→ **EXERCISE A**
Print the section of the aquarium plumbing thread that begins with the words containing "the picture is" and ends with "think is best?", copying it exactly.

[TEXT]

Anyone ever thought of using remote control servo's to automate dosing? use the servo to open a valve etc?


----------



## findingnemo (May 23, 2008)

Is this what you are trying to do?



http://img296.imageshack.us/my.php?image=hojimoexc1.jpg

With a 2.5" pipe overflow. that can do about 3600 GPH... (got that from the calc link i gave you)

Check out this site/page. I think this is very similar to what you want to do..

http://www.melevsreef.com/closedloop.html

HTH


----------



## hojimoe (Mar 7, 2008)

findingnemo said:


> Is this what you are trying to do?
> 
> 
> 
> ...


the picture is basically what I want to do, but just can't decide if I want to have a partial overflow, or full height of the tank. I may also just do one return line, so simplify things, and just add powerheads (which I will anyway)

what do you think is best?


----------



## findingnemo (May 23, 2008)

My experience is very limited, especially when it comes to DIY Sumps. I only made the one I have and I got all my info from Melvs site.

It has a lot of info on DIY Sumps and most forums (and google) will point you to this site as the #1 place online for info on DIY Sumps.

There are really a lot of ways to plumb your system, perhaps his site can give you some ideas.


hth


----------

[/TEXT]
[PROVIDED DATA]

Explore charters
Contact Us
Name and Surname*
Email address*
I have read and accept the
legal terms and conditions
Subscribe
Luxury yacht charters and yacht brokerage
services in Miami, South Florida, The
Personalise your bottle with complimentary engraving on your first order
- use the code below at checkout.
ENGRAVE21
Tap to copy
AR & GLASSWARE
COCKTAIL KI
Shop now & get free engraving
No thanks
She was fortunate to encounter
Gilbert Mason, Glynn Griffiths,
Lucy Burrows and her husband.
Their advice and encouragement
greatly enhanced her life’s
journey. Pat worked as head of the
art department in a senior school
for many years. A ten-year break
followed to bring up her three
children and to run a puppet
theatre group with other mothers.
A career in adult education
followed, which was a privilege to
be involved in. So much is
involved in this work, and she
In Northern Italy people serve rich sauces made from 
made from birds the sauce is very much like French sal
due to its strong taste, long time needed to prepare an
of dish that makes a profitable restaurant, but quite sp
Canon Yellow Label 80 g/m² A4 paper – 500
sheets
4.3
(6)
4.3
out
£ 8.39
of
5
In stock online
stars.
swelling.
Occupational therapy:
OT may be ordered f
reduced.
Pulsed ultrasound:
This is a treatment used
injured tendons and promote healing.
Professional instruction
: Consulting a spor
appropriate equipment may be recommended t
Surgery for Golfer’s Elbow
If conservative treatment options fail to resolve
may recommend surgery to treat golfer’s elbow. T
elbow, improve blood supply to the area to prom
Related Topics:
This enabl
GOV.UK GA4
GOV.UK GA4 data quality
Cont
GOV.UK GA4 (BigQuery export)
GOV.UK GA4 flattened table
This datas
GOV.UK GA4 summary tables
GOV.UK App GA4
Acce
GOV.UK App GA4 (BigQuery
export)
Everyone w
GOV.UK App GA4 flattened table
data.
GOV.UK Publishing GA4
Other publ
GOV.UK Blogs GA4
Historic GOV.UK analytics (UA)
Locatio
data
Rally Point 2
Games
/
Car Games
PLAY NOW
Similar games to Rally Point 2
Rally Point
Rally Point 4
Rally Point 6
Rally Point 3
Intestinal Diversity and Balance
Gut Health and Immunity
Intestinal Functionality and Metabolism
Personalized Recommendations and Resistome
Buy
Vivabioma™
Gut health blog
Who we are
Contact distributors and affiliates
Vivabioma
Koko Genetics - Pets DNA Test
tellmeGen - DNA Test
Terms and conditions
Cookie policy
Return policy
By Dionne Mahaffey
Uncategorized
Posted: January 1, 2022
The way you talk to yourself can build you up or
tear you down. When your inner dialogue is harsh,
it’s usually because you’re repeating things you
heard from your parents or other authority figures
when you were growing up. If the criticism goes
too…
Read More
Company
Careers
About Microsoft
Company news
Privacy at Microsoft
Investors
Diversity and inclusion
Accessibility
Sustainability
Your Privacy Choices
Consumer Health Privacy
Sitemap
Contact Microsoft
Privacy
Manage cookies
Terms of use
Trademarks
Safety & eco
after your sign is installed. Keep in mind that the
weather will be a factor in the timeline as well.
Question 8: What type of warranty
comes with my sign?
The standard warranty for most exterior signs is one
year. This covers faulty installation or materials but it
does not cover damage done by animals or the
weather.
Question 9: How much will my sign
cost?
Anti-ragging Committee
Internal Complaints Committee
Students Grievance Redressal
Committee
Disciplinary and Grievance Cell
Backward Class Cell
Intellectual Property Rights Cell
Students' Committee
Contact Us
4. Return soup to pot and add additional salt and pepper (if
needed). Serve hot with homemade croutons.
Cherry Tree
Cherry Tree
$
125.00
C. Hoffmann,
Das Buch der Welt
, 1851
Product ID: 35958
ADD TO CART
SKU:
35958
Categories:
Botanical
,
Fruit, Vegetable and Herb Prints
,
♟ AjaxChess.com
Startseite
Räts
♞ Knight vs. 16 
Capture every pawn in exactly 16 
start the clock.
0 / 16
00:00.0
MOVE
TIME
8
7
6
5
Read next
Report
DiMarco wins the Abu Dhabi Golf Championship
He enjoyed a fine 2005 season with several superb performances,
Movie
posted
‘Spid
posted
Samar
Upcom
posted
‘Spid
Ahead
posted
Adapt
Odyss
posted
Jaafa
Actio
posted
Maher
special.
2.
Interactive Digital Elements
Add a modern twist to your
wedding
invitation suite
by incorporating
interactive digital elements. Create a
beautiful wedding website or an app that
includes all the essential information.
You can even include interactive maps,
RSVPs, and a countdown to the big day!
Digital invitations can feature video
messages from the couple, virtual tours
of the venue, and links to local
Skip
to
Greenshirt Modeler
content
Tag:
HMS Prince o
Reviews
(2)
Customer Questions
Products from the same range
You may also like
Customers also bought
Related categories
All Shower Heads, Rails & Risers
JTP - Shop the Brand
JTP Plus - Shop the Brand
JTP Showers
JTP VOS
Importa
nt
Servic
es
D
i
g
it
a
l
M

[/PROVIDED DATA]

→ **EXERCISE B**
Output the lines of the entries word for word, starting with the first line of the entries and ending with the line that contains "services in Miami, South Florida, The", including that line.

→ **FINAL ANSWER A**
the picture is basically what I want to do, but just can't decide if I want to have a partial overflow, or full height of the tank. I may also just do one return line, so simplify things, and just add powerheads (which I will anyway)

what do you think is best?

→ **FINAL ANSWER B**
Explore charters
Contact Us
Name and Surname*
Email address*
I have read and accept the
legal terms and conditions
Subscribe
Luxury yacht charters and yacht brokerage
services in Miami, South Florida, The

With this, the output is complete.